WHAT YOU ARE ASKED TO DO:
Below are some records; quote exactly the lines from the one that contains "jar: none [363,377,396,417]" through the one that contains "fruit bowl: none", inclusive, and no others.

SUPPLIED ENTRIES:
-- Opening Marker --

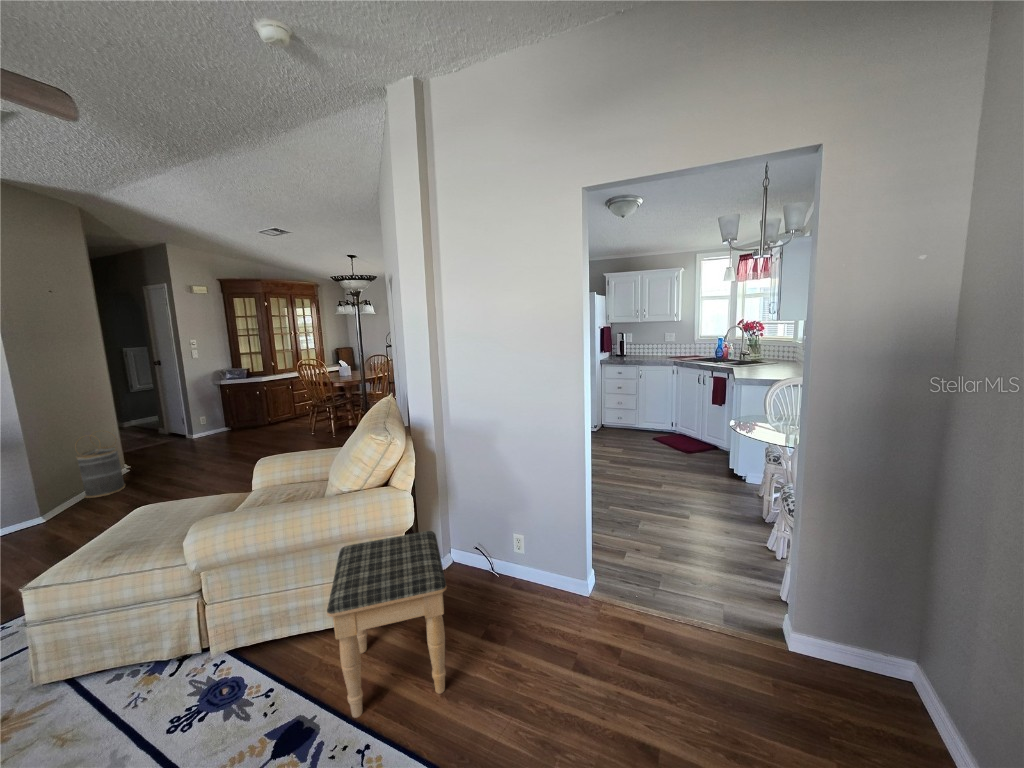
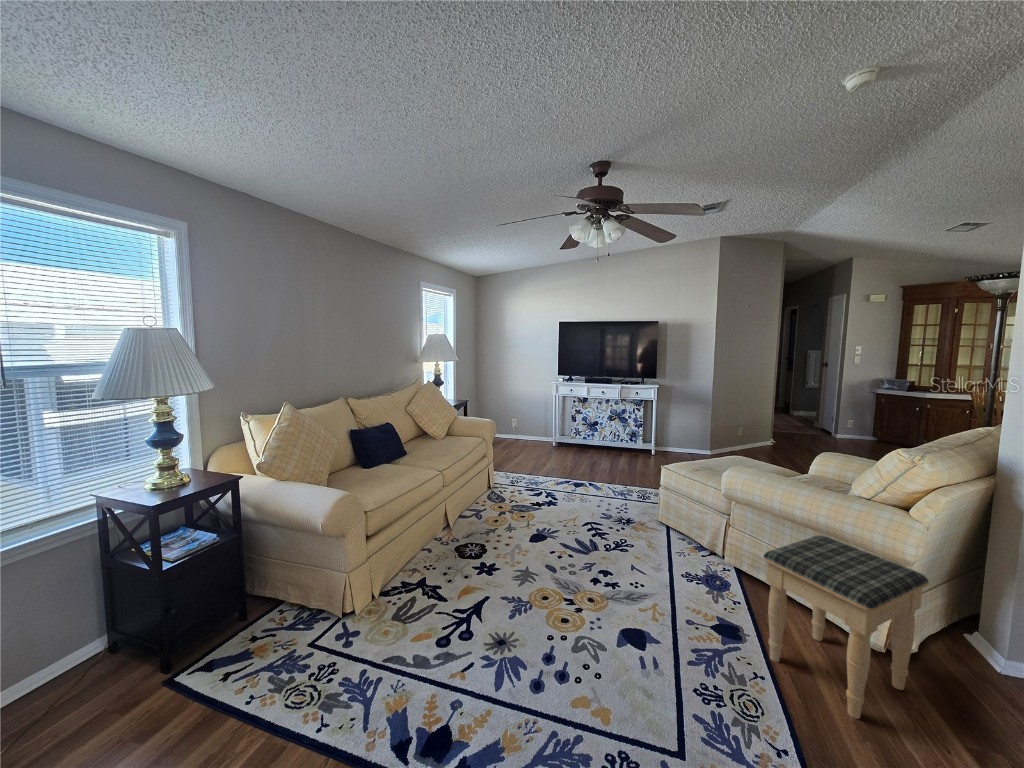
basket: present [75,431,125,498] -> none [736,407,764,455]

-- Closing Marker --
-- Opening Marker --

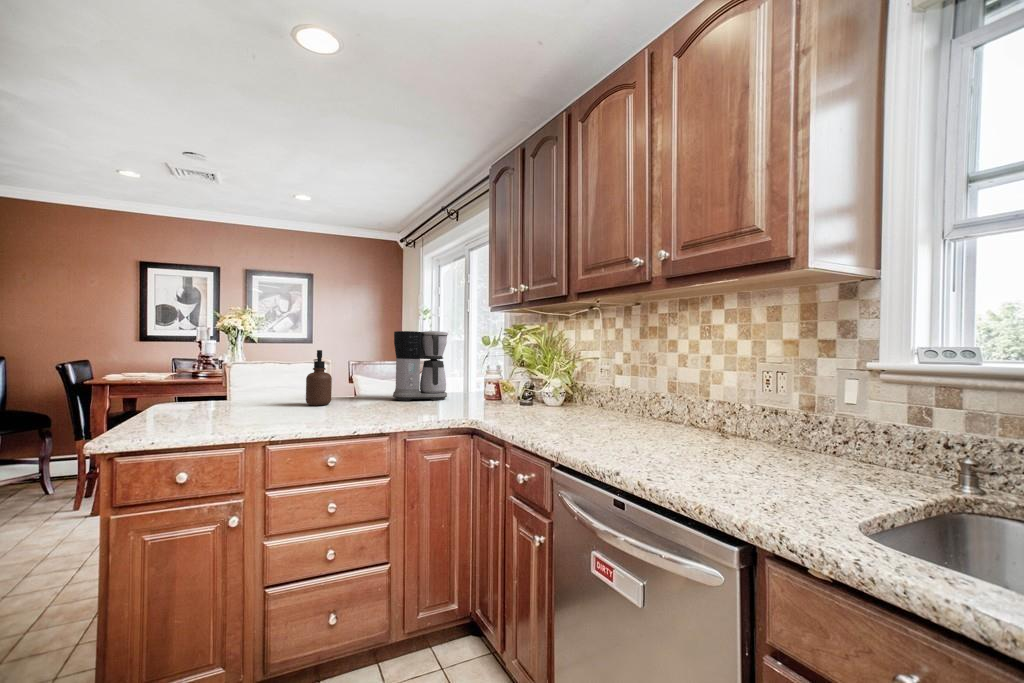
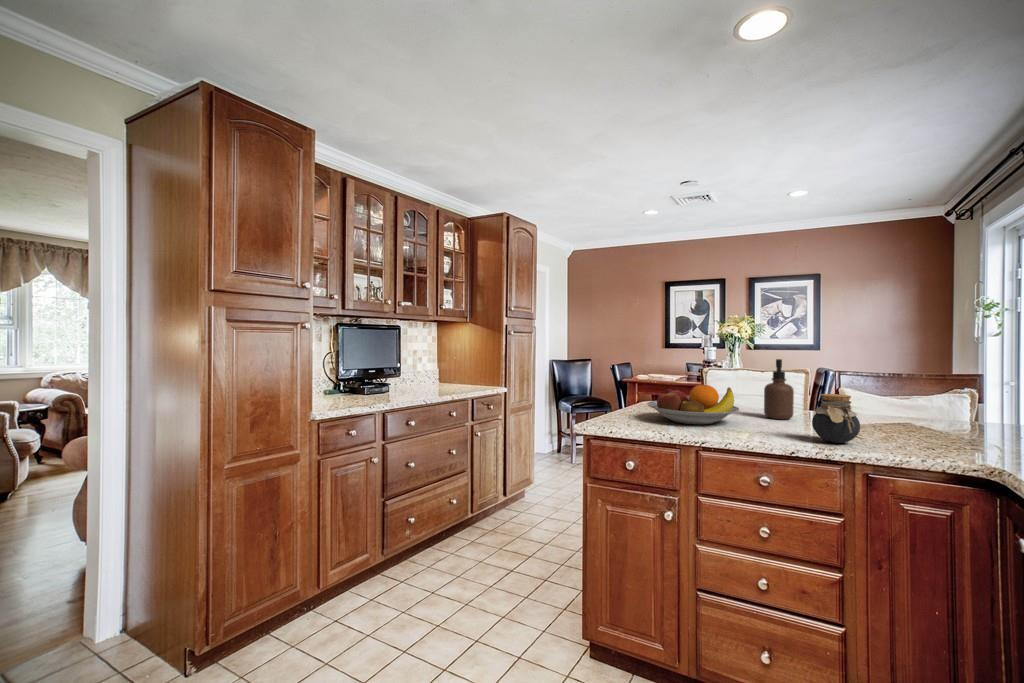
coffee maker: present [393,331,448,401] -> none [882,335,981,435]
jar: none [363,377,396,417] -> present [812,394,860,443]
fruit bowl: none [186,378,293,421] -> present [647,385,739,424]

-- Closing Marker --
-- Opening Marker --

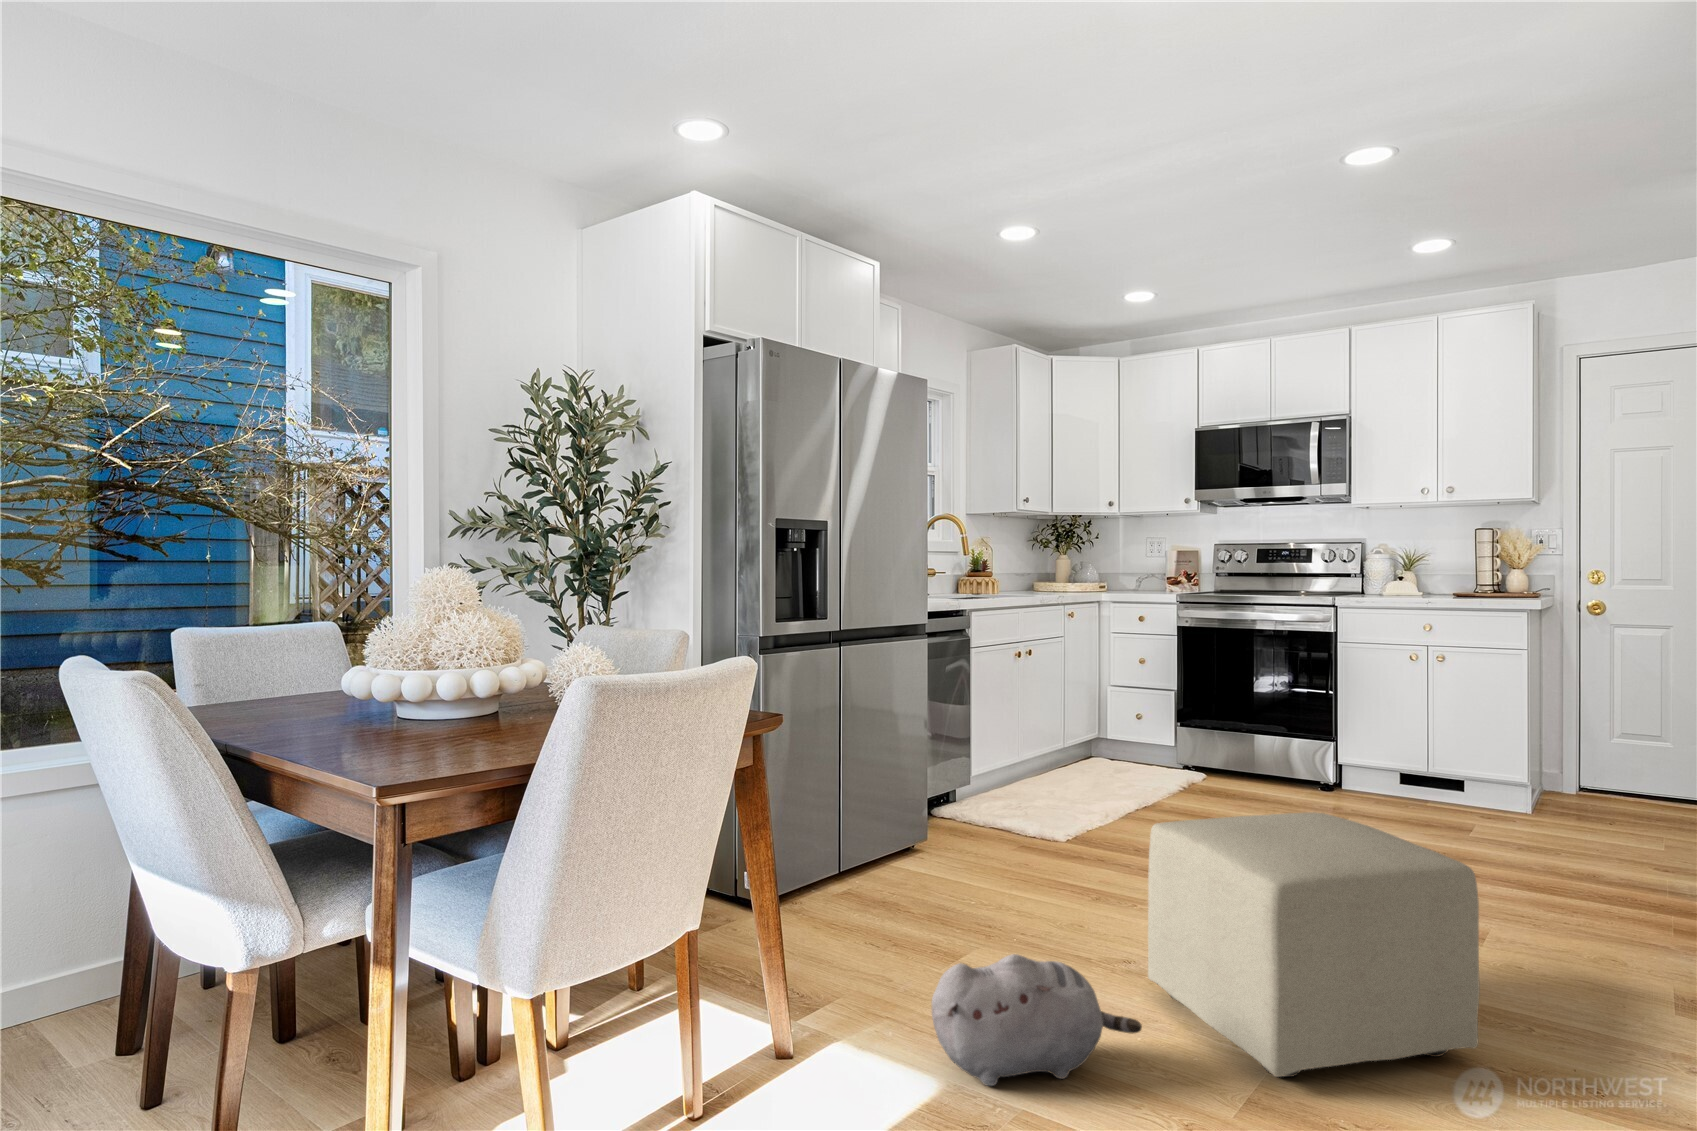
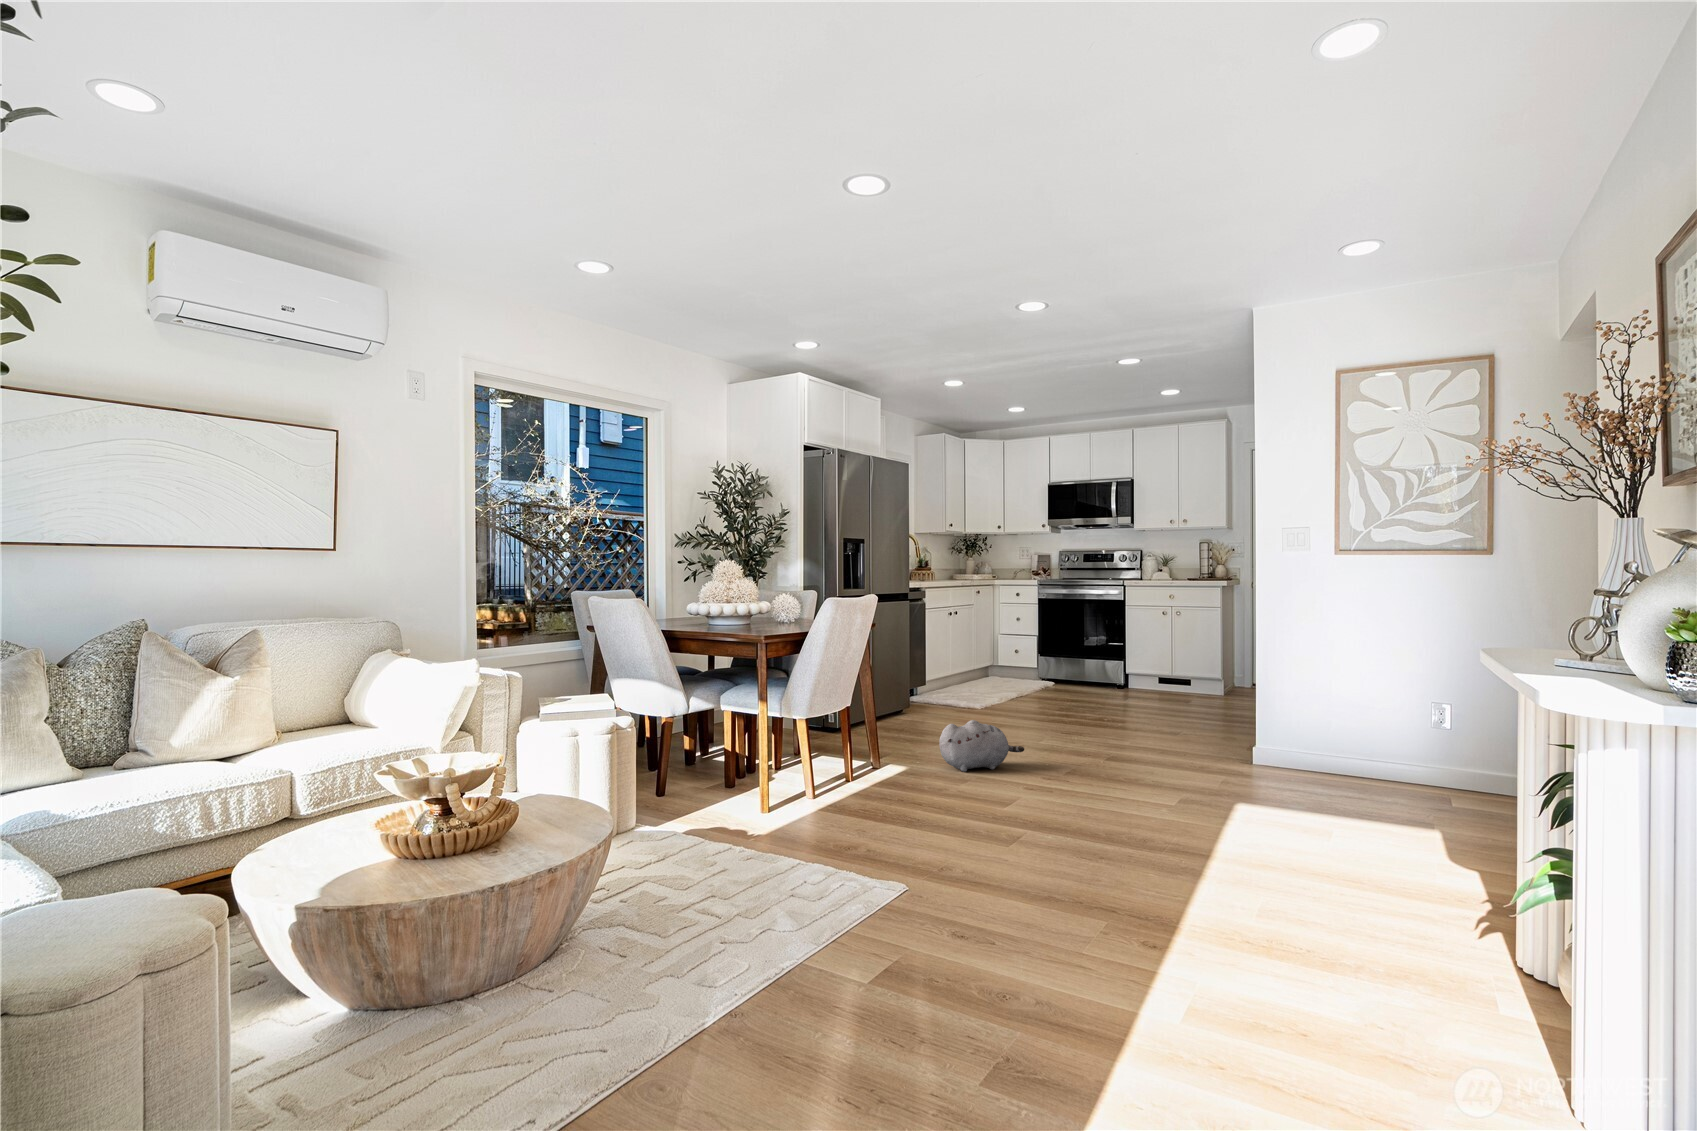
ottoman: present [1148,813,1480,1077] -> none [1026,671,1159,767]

-- Closing Marker --

SOLUTION FOR THIS PROBLEM:
jar: none [363,377,396,417] -> present [812,394,860,443]
fruit bowl: none [186,378,293,421] -> present [647,385,739,424]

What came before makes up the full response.